Si les entreprises ont, pour la plupart, pris conscience des avantages que peut leur apporter le fait de travailler avec des indépendants, elles peinent encore à comprendre que le délai de paiement d’une mission est un élément clé pour beaucoup d’entre eux. On ne paye pas un indépendant comme une entreprise du CAC40. Payer un indépendant à 60 jours c’est le fragiliser, le payer au-delà, c’est inacceptable.

Certains acteurs s’en préoccupent. Ainsi Indépendants.co, néo-syndicat des travailleurs indépendants en a fait un sujet de préoccupation de sa consultation nationale. Mais en attendant que les mentalités changent, existe-t-il des solutions permettant d’être payé dans les temps ?

L’affacturage

L’affacturage permet à une entreprise de céder ses créances clients à un tiers et d’être payée sans en attendre l’échéance. Bien évidemment, une commission est prélevée et son montant dépendra en partie du partage des risques de défaut liés à ces créances. Son coût total est compris entre 5et 15 % du montant TTC des créances cédées, un montant important pour un indépendant. C’est principalement pour cette raison que peu d’indépendants y ont recours.

Le portage salarial

Parmi ses nombreux avantages, le portage salarial permet à un indépendant de percevoir une partie du montant de ses prestations facturées sans attendre le paiement de ses clients. En effet, la convention collective du portage salarial définit une rémunération minimale pour exercer en portage salarial (article 21.3).

 

21.3. Rémunération minimale

Le salaire minimum défini par la présente convention correspond à la définition d'une rémunération minimale visée par l'article L. 1254-2 du code du travail. Il intègre le salaire de base, les indemnités de congés payés et la prime d'apport d'affaire.
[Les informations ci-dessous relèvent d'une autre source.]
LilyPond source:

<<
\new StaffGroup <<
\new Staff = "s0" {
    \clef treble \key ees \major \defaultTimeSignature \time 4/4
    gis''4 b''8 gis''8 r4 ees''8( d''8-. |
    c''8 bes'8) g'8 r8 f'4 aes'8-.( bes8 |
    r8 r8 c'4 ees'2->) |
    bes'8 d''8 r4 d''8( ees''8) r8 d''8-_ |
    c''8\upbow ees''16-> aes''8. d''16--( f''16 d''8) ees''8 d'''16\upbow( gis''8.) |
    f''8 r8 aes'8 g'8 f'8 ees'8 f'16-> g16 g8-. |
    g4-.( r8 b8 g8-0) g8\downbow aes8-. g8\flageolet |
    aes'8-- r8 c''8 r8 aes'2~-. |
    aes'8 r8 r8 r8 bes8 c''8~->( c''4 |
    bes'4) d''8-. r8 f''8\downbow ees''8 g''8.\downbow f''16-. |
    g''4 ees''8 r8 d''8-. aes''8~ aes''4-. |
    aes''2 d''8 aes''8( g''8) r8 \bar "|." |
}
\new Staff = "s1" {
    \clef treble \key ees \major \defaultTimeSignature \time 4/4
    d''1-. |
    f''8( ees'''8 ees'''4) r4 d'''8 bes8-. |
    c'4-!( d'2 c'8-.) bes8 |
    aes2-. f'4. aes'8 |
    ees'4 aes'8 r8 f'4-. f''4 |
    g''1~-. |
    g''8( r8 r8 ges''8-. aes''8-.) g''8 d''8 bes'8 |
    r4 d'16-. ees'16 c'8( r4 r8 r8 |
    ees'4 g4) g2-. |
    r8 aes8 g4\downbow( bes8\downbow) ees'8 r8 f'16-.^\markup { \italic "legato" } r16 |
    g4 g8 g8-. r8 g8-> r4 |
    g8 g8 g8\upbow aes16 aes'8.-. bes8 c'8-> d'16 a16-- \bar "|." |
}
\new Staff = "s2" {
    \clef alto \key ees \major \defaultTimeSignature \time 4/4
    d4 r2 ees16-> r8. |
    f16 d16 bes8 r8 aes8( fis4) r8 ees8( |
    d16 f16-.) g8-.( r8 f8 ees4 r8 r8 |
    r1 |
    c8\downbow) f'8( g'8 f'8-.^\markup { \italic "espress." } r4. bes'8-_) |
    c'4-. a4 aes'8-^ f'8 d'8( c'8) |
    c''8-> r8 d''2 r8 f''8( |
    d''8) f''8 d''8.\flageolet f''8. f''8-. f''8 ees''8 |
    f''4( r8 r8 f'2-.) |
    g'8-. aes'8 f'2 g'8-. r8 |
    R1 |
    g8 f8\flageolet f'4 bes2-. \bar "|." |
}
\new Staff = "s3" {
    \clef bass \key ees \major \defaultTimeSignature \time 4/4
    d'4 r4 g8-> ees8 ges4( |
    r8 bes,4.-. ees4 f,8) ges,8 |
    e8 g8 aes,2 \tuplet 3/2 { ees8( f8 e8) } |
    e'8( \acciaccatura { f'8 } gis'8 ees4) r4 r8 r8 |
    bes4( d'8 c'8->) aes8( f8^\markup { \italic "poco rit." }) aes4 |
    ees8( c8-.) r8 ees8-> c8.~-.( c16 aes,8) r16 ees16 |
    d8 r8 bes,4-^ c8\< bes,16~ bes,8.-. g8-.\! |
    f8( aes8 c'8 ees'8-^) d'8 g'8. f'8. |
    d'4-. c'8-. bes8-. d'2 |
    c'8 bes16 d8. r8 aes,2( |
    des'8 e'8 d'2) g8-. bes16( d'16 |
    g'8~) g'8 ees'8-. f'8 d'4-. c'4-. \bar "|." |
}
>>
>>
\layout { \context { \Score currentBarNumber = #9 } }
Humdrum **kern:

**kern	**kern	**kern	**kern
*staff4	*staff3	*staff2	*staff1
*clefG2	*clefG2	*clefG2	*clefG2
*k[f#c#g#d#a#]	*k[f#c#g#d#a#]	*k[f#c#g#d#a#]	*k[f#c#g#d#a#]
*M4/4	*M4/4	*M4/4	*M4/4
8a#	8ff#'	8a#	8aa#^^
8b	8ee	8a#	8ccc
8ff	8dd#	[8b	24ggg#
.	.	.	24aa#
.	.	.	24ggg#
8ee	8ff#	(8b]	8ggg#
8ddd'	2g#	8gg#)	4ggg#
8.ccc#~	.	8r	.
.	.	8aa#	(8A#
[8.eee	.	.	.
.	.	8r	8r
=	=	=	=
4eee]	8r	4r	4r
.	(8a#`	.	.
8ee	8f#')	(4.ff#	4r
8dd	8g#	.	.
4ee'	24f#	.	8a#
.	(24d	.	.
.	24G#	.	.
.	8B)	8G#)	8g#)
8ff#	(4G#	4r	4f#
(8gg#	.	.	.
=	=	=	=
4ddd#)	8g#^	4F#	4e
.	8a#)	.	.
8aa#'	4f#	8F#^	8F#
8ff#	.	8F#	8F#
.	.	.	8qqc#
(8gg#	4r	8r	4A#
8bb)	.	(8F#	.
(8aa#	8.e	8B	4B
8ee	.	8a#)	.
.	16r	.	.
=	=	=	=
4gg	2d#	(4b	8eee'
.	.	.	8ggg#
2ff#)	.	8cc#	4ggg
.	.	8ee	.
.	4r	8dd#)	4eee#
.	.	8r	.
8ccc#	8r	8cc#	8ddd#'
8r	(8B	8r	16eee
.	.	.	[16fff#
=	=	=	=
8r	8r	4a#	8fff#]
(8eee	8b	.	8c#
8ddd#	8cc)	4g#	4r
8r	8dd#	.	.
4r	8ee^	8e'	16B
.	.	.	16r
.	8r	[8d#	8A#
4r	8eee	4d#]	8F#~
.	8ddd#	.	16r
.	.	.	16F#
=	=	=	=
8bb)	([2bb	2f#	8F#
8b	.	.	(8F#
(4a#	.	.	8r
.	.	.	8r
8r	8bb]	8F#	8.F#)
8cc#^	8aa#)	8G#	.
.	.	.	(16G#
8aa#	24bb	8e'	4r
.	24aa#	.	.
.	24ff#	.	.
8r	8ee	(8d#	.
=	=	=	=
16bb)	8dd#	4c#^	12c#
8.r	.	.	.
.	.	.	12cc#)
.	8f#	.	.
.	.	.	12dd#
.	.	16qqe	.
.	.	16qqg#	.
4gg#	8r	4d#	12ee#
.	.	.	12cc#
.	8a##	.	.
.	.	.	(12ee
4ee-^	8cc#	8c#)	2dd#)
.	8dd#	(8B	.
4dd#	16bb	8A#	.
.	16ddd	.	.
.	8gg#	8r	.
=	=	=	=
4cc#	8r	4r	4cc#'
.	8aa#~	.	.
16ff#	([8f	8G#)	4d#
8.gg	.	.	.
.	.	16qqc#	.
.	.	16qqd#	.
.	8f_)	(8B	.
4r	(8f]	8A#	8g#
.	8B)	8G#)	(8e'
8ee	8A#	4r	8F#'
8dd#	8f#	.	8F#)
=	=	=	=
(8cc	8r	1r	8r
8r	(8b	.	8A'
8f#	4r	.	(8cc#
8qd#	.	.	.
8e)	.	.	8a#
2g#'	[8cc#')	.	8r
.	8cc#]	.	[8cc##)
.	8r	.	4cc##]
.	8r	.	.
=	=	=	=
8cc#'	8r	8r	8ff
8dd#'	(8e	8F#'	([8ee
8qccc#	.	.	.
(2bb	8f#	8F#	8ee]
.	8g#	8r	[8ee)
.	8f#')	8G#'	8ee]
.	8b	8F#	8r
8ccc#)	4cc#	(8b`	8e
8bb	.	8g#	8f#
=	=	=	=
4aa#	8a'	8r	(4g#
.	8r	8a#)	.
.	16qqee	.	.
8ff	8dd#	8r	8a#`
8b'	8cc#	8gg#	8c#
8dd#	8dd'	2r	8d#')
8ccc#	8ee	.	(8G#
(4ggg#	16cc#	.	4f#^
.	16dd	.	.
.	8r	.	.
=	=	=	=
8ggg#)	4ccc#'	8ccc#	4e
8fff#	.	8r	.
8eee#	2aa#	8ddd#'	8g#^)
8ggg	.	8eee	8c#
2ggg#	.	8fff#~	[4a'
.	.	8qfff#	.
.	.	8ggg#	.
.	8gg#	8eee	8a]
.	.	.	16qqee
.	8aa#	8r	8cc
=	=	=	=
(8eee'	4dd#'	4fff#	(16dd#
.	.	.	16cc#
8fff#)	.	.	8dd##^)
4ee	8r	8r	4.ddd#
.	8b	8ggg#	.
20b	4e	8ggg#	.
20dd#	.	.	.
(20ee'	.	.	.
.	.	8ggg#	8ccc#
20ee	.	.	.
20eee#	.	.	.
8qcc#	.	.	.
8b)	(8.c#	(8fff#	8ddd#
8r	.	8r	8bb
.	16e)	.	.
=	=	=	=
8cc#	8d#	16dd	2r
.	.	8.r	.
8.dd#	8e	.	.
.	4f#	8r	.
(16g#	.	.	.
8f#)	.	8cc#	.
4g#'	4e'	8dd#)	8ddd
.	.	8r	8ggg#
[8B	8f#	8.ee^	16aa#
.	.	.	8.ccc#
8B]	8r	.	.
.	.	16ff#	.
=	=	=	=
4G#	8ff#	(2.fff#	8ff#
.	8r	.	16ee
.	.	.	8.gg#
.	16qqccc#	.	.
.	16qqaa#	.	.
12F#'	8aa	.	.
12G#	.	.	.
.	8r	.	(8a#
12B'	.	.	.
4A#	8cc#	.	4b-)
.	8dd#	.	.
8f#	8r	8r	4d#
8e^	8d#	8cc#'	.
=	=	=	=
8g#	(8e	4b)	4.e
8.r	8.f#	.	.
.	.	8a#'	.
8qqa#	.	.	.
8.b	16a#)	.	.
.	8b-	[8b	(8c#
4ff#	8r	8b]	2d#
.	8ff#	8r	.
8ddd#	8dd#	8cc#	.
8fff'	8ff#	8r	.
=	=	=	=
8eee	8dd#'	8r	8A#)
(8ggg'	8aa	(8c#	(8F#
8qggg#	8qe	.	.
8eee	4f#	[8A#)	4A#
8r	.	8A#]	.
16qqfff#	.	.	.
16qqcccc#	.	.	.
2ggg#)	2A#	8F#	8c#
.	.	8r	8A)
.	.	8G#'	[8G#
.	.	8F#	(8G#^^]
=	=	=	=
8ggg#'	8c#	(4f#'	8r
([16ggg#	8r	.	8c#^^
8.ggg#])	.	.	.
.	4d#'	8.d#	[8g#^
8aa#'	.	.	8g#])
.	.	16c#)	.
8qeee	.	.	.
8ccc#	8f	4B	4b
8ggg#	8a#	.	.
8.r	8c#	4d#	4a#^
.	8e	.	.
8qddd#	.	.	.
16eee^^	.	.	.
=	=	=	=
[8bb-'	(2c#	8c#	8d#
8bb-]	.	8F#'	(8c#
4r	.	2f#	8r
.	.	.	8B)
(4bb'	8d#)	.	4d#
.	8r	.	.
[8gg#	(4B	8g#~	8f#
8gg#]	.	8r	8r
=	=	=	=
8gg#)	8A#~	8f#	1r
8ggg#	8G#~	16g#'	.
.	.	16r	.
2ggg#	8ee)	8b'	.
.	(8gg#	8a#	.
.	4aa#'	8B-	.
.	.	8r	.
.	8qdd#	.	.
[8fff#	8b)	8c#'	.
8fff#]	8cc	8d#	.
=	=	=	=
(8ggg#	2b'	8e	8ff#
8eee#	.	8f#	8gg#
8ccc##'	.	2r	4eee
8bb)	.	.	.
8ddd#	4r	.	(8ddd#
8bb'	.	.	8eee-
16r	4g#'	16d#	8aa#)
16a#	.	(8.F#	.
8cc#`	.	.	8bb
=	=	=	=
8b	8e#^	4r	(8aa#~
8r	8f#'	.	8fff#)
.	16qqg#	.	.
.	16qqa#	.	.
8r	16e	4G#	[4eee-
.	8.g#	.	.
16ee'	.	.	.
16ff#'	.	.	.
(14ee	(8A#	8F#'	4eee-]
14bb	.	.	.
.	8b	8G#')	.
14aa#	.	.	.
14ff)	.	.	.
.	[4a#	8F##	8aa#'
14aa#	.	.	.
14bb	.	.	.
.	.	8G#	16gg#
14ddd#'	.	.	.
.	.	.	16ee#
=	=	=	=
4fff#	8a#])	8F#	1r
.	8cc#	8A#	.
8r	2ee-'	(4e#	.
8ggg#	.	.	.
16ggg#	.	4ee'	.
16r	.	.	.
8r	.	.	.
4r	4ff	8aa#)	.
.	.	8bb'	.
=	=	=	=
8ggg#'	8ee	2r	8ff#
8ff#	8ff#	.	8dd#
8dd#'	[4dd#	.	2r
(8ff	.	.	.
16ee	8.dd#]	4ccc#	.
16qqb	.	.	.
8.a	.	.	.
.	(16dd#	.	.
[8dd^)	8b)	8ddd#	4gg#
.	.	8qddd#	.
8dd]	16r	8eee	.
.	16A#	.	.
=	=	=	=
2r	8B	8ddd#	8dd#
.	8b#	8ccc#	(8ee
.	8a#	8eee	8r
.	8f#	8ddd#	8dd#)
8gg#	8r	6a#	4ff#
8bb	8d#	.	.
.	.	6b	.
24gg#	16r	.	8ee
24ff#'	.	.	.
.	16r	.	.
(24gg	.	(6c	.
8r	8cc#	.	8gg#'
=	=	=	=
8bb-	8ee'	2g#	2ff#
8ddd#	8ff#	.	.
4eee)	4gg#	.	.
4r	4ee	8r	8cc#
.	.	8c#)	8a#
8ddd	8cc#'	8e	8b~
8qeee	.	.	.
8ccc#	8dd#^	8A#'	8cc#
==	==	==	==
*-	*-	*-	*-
Ce revenu minimal brut total, contrepartie de l'activité, ne pourra être inférieur à 77 % du plafond de la sécurité sociale décomposés de la façon suivante :

– un salaire minimum payable au mois le mois défini comme suit :

– 70 % du plafond sécurité sociale pour un salarié porté junior tel que défini au chapitre IX de la présente convention ;

– 75 % du plafond sécurité sociale pour un salarié porté senior tel que défini au chapitre IX de la présente convention ;

– 85 % du plafond sécurité sociale pour un salarié porté en forfait jour.

– et une réserve financière définie comme suit :

– pour les salariés en contrat à durée déterminée, une indemnité de précarité équivalente à 10 % conformément à l'article L. 1243-8 du code du travail, qui sera versée à l'issue du contrat de travail ;

– pour les salariés en contrat à durée indéterminée, une réserve égale à 10 % du salaire de base de la dernière mission, est constituée sur le compte d'activité : elle a pour vocation de pallier la baisse substantielle de rémunération, voire son absence, pendant les périodes hors activités et de permettre aux salariés portés de sécuriser leur développement lors des périodes d'inactivité en permettant notamment de rechercher de nouveaux clients ou de nouvelles missions dans le cadre des dispositions de l'article 22.2 de la présente convention.

Ce revenu brut minimal est défini en journées ou en demi-journées si la durée du travail du salarié porté est exprimée en jours. Il se calcule par rapport au plafond horaire de la sécurité sociale si la durée du travail du salarié porté se calcule en heures.

Les périodes sans prestation réalisée auprès d'une entreprise cliente ne sont pas rémunérées.

 

Si elle fait office de barrière à l’entrée pour les indépendants qui ne sont pas en mesure de facturer plus de 200 euros HT la journée, elle permet également à un salarié porté de prétendre à cette rémunération minimale, indépendamment du règlement par son client de la prestation réalisée.

Concrètement, une entreprise de portage est tenue de verser une rémunération égale au minimum conventionnel au début du mois sur la base du compterendu d’activité. Le salarié porté perçoit un complément lors du règlement total de la facture par le client.

Le risque de défaut du client est donc partagé entre l’entreprise de portage et le salarié porté. Plus avantageux encore, certaines entreprises de portage salarial ont fait le choix d’avancer la totalité de la facture indépendamment de son recouvrement. Une belle manière de s’affranchir des délais de paiement non ?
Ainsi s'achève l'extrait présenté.